石巻出身・弁護士布施辰治の偉業顕彰 碑前祭で功績しのぶ
石巻市蛇田出身の弁護士布施辰治(1880~1953年)の功績をしのぶ「碑前(ひぜん)祭」が11日、布施の顕彰碑がある同市あけぼの2丁目のあけぼの南公園であった。功績を伝える市民団体「布施辰治を顕彰する会」が主催。会員や布施の親族ら約50人が参加した。
顕彰する会会長の松浦健太郎弁護士はあいさつで「困った人にどう手を差し伸べるべきか布施は教えてくれる。地域から巣立った偉人を市民にもっと知ってもらいたい」と述べた。

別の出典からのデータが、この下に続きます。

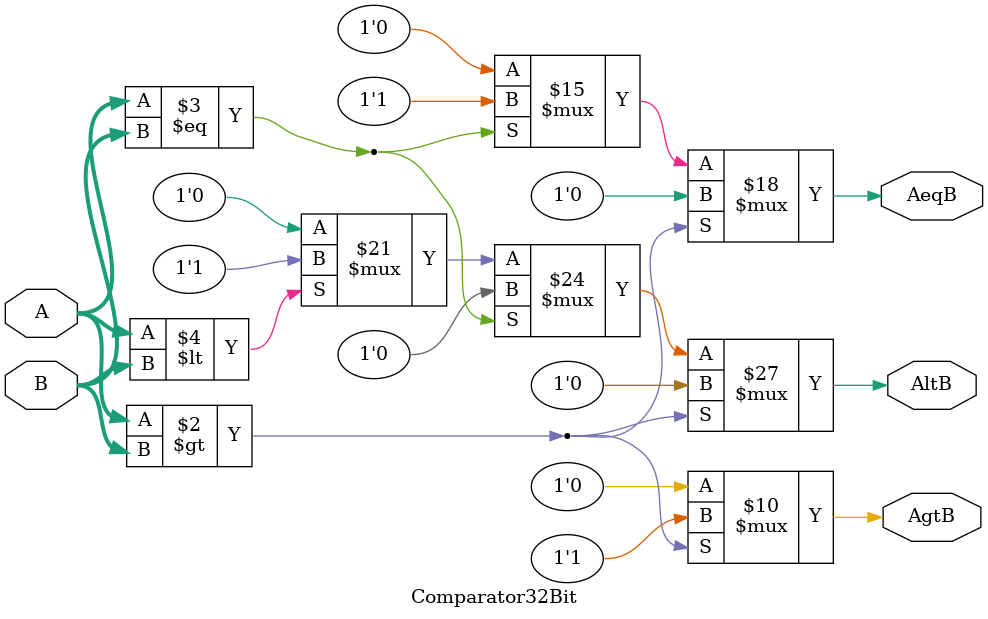
<source format=v>
`timescale 1ns / 1ps


module Comparator32Bit(A,B,AltB,AeqB,AgtB);
    
    input [31:0] A,B;
    output reg AltB,AeqB,AgtB;
    
    always @(*) begin
        if (A > B) begin
            AltB <= 0;
            AeqB <= 0;
            AgtB <= 1;
        end
        
        else if (A == B) begin
            AltB <= 0;
            AeqB <= 1;
            AgtB <= 0;
        end
        else if (A < B) begin
            AltB <= 1;
            AeqB <= 0;
            AgtB <= 0;
        end
        else begin
            AltB <= 0;
            AeqB <= 0;
            AgtB <= 0;
        end
    end
endmodule

</source>
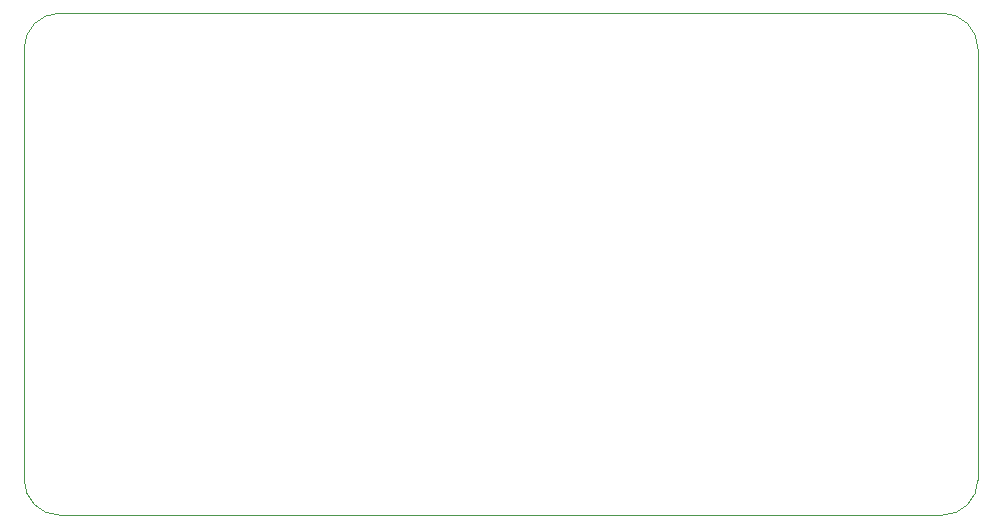
<source format=gbr>
G04 #@! TF.GenerationSoftware,KiCad,Pcbnew,(5.1.2)-1*
G04 #@! TF.CreationDate,2019-06-26T12:31:23+09:00*
G04 #@! TF.ProjectId,___5vout___,4b9c4d35-766f-4757-945f-fb902e6b6963,rev?*
G04 #@! TF.SameCoordinates,Original*
G04 #@! TF.FileFunction,Profile,NP*
%FSLAX46Y46*%
G04 Gerber Fmt 4.6, Leading zero omitted, Abs format (unit mm)*
G04 Created by KiCad (PCBNEW (5.1.2)-1) date 2019-06-26 12:31:23*
%MOMM*%
%LPD*%
G04 APERTURE LIST*
%ADD10C,0.050000*%
G04 APERTURE END LIST*
D10*
X156500000Y-79000000D02*
G75*
G02X159500000Y-82000000I0J-3000000D01*
G01*
X81750000Y-121500000D02*
G75*
G02X78750000Y-118500000I0J3000000D01*
G01*
X78750000Y-82000000D02*
G75*
G02X81750000Y-79000000I3000000J0D01*
G01*
X156500000Y-79000000D02*
X81750000Y-79000000D01*
X159500000Y-118500000D02*
X159500000Y-82000000D01*
X159500000Y-118500000D02*
G75*
G02X156500000Y-121500000I-3000000J0D01*
G01*
X81750000Y-121500000D02*
X156500000Y-121500000D01*
X78750000Y-82000000D02*
X78750000Y-118500000D01*
M02*

</source>
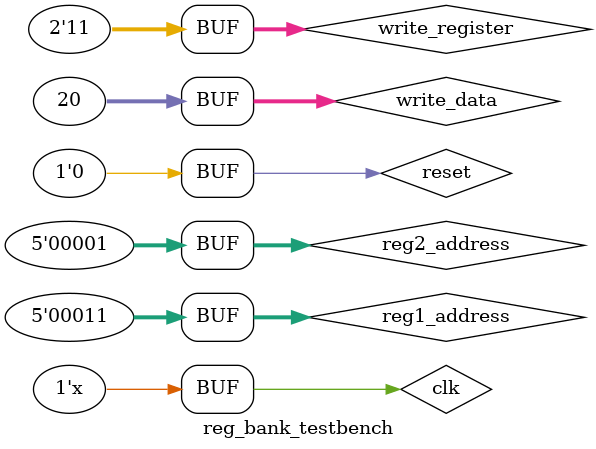
<source format=v>
`timescale 1ns / 1ps


module reg_bank_testbench;

	// Inputs
	reg clk;
	reg reset;
	reg [1:0] write_register;
	reg [4:0] reg1_address;
	reg [4:0] reg2_address;
	reg [31:0] write_data;

	// Outputs
	wire [31:0] reg_data1;
	wire [31:0] reg_data2;
	wire [31:0] RA_register;

	// Instantiate the Unit Under Test (UUT)
	Reg_Bank uut (
		.clk(clk), 
		.reset(reset), 
		.write_register(write_register), 
		.reg1_address(reg1_address), 
		.reg2_address(reg2_address), 
		.write_data(write_data), 
		.reg_data1(reg_data1), 
		.reg_data2(reg_data2), 
		.RA_register(RA_register)
	);
	always #2 clk = ~clk;
	initial begin
		// Initialize Inputs
		clk = 0;
		reset = 1;
		write_register = 0;
		reg1_address = 0;
		reg2_address = 0;
		write_data = 0;

		// Wait 100 ns for global reset to finish
		#100;       
		$monitor ("register 0 = %d, register 1 = %d, register 2 = %d, register 3 = %d, register 31 = %d", $signed(uut.r[0]), $signed(uut.r[1]), $signed(uut.r[2]), $signed(uut.r[3]), $signed(uut.r[31]));
		reset = 0;
		#100;
		
		// Add stimulus here
		write_data = 32'd10;
		write_register = 2'b00;
		reg1_address = 5'd1;
		reg2_address = 5'd2;
		#4;
		reg1_address = 5'd1;
		reg2_address = 5'd2;
		write_register = 2'b01;
		#4;
		reg1_address = 5'd2;
		reg2_address = 5'd1;
		write_data = 32'd8;
		#4;
		reg1_address = 5'd3;
		write_register = 2'b10;
		write_data = 32'd14;
		#4;
		write_register= 2'b11;
		write_data = 32'd20;
		reg2_address = 5'd1;

	end
      
endmodule


</source>
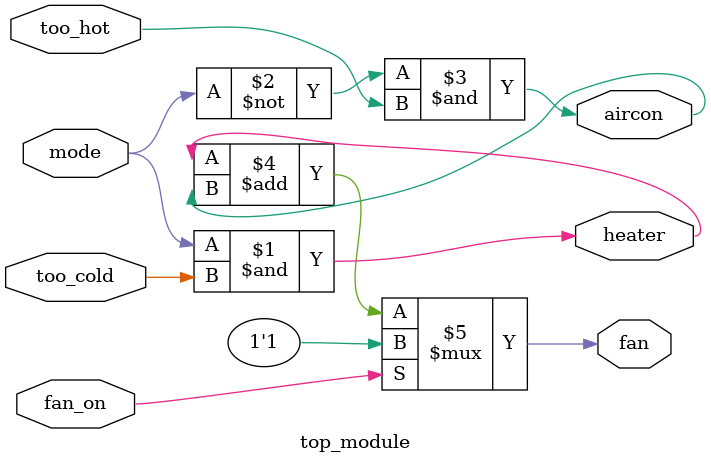
<source format=v>
module top_module (
    input too_cold,
    input too_hot,
    input mode,
    input fan_on,
    output heater,
    output aircon,
    output fan
); 

assign heater = mode & too_cold;
assign aircon = (~mode) & too_hot;
assign fan = (fan_on)? 1'b1: heater + aircon;

endmodule
</source>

布施は戦前日本の植民地統治時代に、日本からの独立を訴え拘束された朝鮮の人々の弁護を無償で引き受けるなど、常に弱者に寄り添った。2004年に韓国政府から日本人で初めて「建国勲章」が授与された。
出席した駐仙台韓国総領事の林熙順(イム・ヒスン)氏は「布施の民衆のために生きる信念は、朝鮮人に大きな影響を与えた。崇高な志を受け継ぎ、未来志向の韓日関係をつくるのが私たちの役割だ」と語った。

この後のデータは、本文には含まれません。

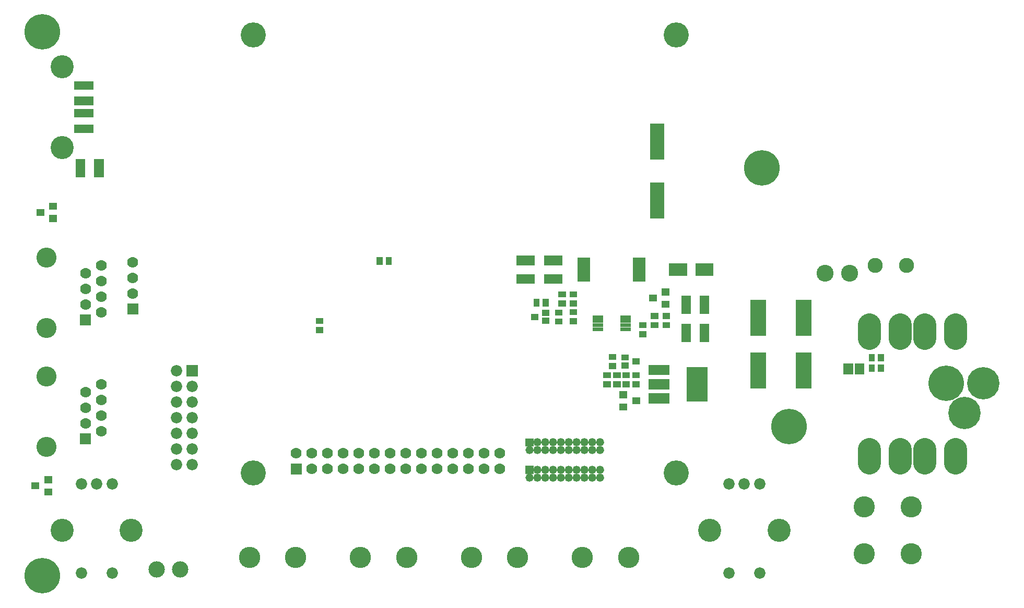
<source format=gbr>
G04 start of page 8 for group -4062 idx -4062 *
G04 Title: Power Board, soldermask *
G04 Creator: pcb 1.99z *
G04 CreationDate: Thu 09 Sep 2010 23:06:34 GMT UTC *
G04 For: rbarlow *
G04 Format: Gerber/RS-274X *
G04 PCB-Dimensions: 653543 393701 *
G04 PCB-Coordinate-Origin: lower left *
%MOIN*%
%FSLAX25Y25*%
%LNBACKMASK*%
%ADD11C,0.0200*%
%ADD57C,0.1600*%
%ADD67C,0.1280*%
%ADD74R,0.0906X0.0906*%
%ADD75R,0.0807X0.0807*%
%ADD83C,0.0700*%
%ADD84C,0.0520*%
%ADD85C,0.1083*%
%ADD86C,0.2270*%
%ADD87C,0.0965*%
%ADD88C,0.1476*%
%ADD89C,0.2067*%
%ADD90C,0.2264*%
%ADD91C,0.1358*%
%ADD92C,0.1360*%
%ADD93C,0.0728*%
%ADD94C,0.1043*%
%ADD95R,0.0382X0.0382*%
%ADD97R,0.0440X0.0440*%
%ADD100R,0.0390X0.0390*%
%ADD103R,0.0612X0.0612*%
%ADD109R,0.0230X0.0230*%
%ADD119R,0.0660X0.0660*%
%ADD120R,0.1320X0.1320*%
%ADD122R,0.0539X0.0539*%
%ADD123R,0.0789X0.0789*%
%ADD124R,0.1004X0.1004*%
G54D57*X430276Y369016D03*
X160276D03*
G54D83*X267776Y91516D03*
X277776D03*
X287776D03*
X297776D03*
X307776D03*
X317776D03*
X287776Y101516D03*
X297776D03*
X307776D03*
X317776D03*
G54D84*X381776Y108516D03*
Y103516D03*
G54D85*X525275Y216733D03*
G54D86*X485039Y283858D03*
G54D85*X540865Y216733D03*
G54D87*X577481Y221654D03*
X557481D03*
G54D88*X608661Y179331D03*
G54D89*X626379Y146438D03*
X614371Y127147D03*
G54D88*X588976Y179331D03*
X573228D03*
X553543D03*
X608661Y99607D03*
X588976D03*
X573228D03*
X553543D03*
G54D86*X502362Y118504D03*
G54D90*X602757Y146438D03*
G54D91*X550355Y67364D03*
X580355D03*
X550355Y37364D03*
X580355D03*
G54D92*X399999Y34843D03*
G54D57*X430276Y89016D03*
G54D93*X473819Y81888D03*
X483662D03*
X463976D03*
X483662Y24801D03*
X463976D03*
G54D88*X495866Y52360D03*
X451772D03*
G54D11*G36*
X334176Y93616D02*Y88416D01*
X339376D01*
Y93616D01*
X334176D01*
G37*
G54D84*X341776Y91016D03*
X346776D03*
G54D11*G36*
X334176Y111116D02*Y105916D01*
X339376D01*
Y111116D01*
X334176D01*
G37*
G54D84*X336776Y103516D03*
X341776Y108516D03*
Y103516D03*
G54D92*X329135Y34844D03*
X299607D03*
G54D84*X351776Y91016D03*
X356776D03*
X361776D03*
X366776D03*
X351776Y86016D03*
X356776D03*
X361776D03*
X366776D03*
X371776Y91016D03*
X376776D03*
X381776D03*
X371776Y86016D03*
X376776D03*
X381776D03*
G54D92*X370471Y34843D03*
G54D84*X346776Y108516D03*
Y103516D03*
X351776D03*
X356776D03*
X351776Y108516D03*
X356776D03*
X361776D03*
X366776D03*
X371776D03*
X376776D03*
X361776Y103516D03*
X366776D03*
X371776D03*
X376776D03*
G54D67*X28190Y105711D03*
G54D84*X336776Y86016D03*
X341776D03*
X346776D03*
G54D93*X60435Y81891D03*
X70278D03*
X50592D03*
G54D92*X258270Y34844D03*
X228742D03*
X187404Y34845D03*
X157876D03*
G54D93*X70278Y24804D03*
X50592D03*
G54D88*X82482Y52363D03*
G54D94*X113780Y27166D03*
X98780D03*
G54D88*X38388Y52363D03*
G54D86*X25591Y23229D03*
G54D83*X187776Y101516D03*
X197776D03*
X207776D03*
X197776Y91516D03*
X207776D03*
X217776D03*
X227776D03*
X237776D03*
X247776D03*
X257776D03*
Y101516D03*
X267776D03*
X277776D03*
G54D57*X160276Y89016D03*
G54D11*G36*
X184276Y95016D02*Y88016D01*
X191276D01*
Y95016D01*
X184276D01*
G37*
G54D83*X217776Y101516D03*
X227776D03*
X237776D03*
X247776D03*
G54D11*G36*
X117778Y157855D02*Y150573D01*
X125060D01*
Y157855D01*
X117778D01*
G37*
G54D67*X28190Y150711D03*
G54D93*X111419Y154214D03*
Y144214D03*
Y134214D03*
X121419Y144214D03*
Y134214D03*
Y124214D03*
Y114214D03*
Y104214D03*
Y94214D03*
X111419Y124214D03*
Y114214D03*
Y104214D03*
Y94214D03*
G54D83*X53190Y140711D03*
Y120711D03*
Y130711D03*
G54D11*G36*
X49690Y114211D02*Y107211D01*
X56690D01*
Y114211D01*
X49690D01*
G37*
G54D67*X28190Y181655D03*
G54D11*G36*
X79965Y197123D02*Y190123D01*
X86965D01*
Y197123D01*
X79965D01*
G37*
G54D83*X83465Y203623D03*
Y213623D03*
Y223623D03*
X63190Y145711D03*
Y125711D03*
Y115711D03*
Y135711D03*
X53190Y216655D03*
Y196655D03*
Y206655D03*
G54D11*G36*
X49690Y190155D02*Y183155D01*
X56690D01*
Y190155D01*
X49690D01*
G37*
G54D83*X63190Y221655D03*
Y201655D03*
Y191655D03*
Y211655D03*
G54D67*X28190Y226655D03*
G54D88*X38189Y296969D03*
Y348701D03*
G54D86*X25591Y370866D03*
G54D97*X32310Y259412D02*X32910D01*
X24110Y255512D02*X24710D01*
G54D103*X61811Y286613D02*Y281103D01*
X50001Y286613D02*Y281103D01*
G54D97*X32310Y251612D02*X32910D01*
G54D122*X48819Y309055D02*X55748D01*
X48819Y318898D02*X55748D01*
X48819Y326772D02*X55748D01*
X48819Y336615D02*X55748D01*
G54D88*X608661Y183662D02*Y175000D01*
X588976Y183662D02*Y175000D01*
X573228Y183662D02*Y175000D01*
G54D75*X406693Y222441D02*Y215355D01*
G54D95*X408571Y177631D02*X409539D01*
X408571Y183465D02*X409539D01*
G54D97*X423320Y204650D02*X423920D01*
X423320Y196850D02*X423920D01*
X415120Y200750D02*X415720D01*
G54D75*X371259Y222441D02*Y215355D01*
G54D123*X429725Y218898D02*X433268D01*
X446654D02*X450197D01*
G54D109*X378012Y180906D02*X382618D01*
X395728D02*X400334D01*
X378012Y183465D02*X382618D01*
X395728D02*X400334D01*
X378012Y186023D02*X382618D01*
X395728D02*X400334D01*
X378012Y188582D02*X382618D01*
X395728D02*X400334D01*
G54D88*X553543Y183662D02*Y175000D01*
G54D124*X482677Y194686D02*Y181694D01*
X511811Y194686D02*Y181694D01*
G54D95*X416051Y189299D02*X417019D01*
X416051Y183465D02*X417019D01*
X423532Y189299D02*X424500D01*
X423532Y183465D02*X424500D01*
G54D103*X436615Y199212D02*Y193702D01*
X448425Y199212D02*Y193702D01*
X436615Y181102D02*Y175592D01*
X448425Y181102D02*Y175592D01*
G54D95*X354831Y185702D02*X355799D01*
G54D100*X346747Y186221D02*X347347D01*
X339747Y188721D02*X340347D01*
G54D95*X354831Y191536D02*X355799D01*
X356996Y197316D02*X357964D01*
X356996Y203150D02*X357964D01*
G54D100*X346747Y191321D02*X347347D01*
G54D95*X364280Y185899D02*X365248D01*
X364280Y191733D02*X365248D01*
G54D103*X349017Y212992D02*X354527D01*
X349017Y224802D02*X354527D01*
X331497Y212992D02*X337007D01*
X331497Y224802D02*X337007D01*
G54D95*X364280Y197316D02*X365248D01*
X364280Y203150D02*X365248D01*
X560952Y156390D02*Y155422D01*
Y163083D02*Y162115D01*
G54D88*X553543Y103938D02*Y95276D01*
X608661Y103938D02*Y95276D01*
X588976Y103938D02*Y95276D01*
X573228Y103938D02*Y95276D01*
G54D95*X555118Y156390D02*Y155422D01*
Y163083D02*Y162115D01*
G54D103*X540157Y155905D02*Y155119D01*
X547243Y155905D02*Y155119D01*
G54D124*X511811Y160827D02*Y147835D01*
X482677Y160827D02*Y147835D01*
G54D120*X443701Y150170D02*Y141170D01*
G54D95*X392036Y145670D02*X393004D01*
X385736D02*X386704D01*
G54D97*X396224Y131140D02*X396824D01*
X396224Y138940D02*X396824D01*
G54D95*X397941Y145670D02*X398909D01*
X392036Y151504D02*X393004D01*
X385736D02*X386704D01*
X404240D02*X405208D01*
X397941D02*X398909D01*
G54D97*X404424Y135040D02*X405024D01*
G54D119*X416001Y136670D02*X422601D01*
X416001Y145670D02*X422601D01*
G54D95*X404240D02*X405208D01*
G54D119*X416001Y154770D02*X422601D01*
G54D100*X397424Y157636D02*X398024D01*
G54D95*X389280Y157319D02*X390248D01*
G54D100*X397424Y162736D02*X398024D01*
X404424Y160236D02*X405024D01*
G54D95*X389280Y163153D02*X390248D01*
G54D74*X418111Y307678D02*Y293898D01*
G54D95*X347047Y198319D02*Y197351D01*
X341213Y198319D02*Y197351D01*
X246851Y224894D02*Y223926D01*
X241017Y224894D02*Y223926D01*
G54D74*X418111Y270080D02*Y256300D01*
G54D95*X202272Y180316D02*X203240D01*
X202272Y186150D02*X203240D01*
G54D97*X21028Y80746D02*X21628D01*
X29228Y84646D02*X29828D01*
X29228Y76846D02*X29828D01*
M02*

</source>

碑前祭の後、公園隣のいしのみなと教会で、布施辰治研究家で岩手日報論説委員の黒田大介さん(石巻市出身)が講話した。
碑前祭は命日の9月13日前後に毎年開催している。石巻市は11月3日に市複合文化施設(マルホンまきあーとテラス)内にオープンする市博物館の常設展示室に、布施辰治を紹介するコーナーを設ける予定。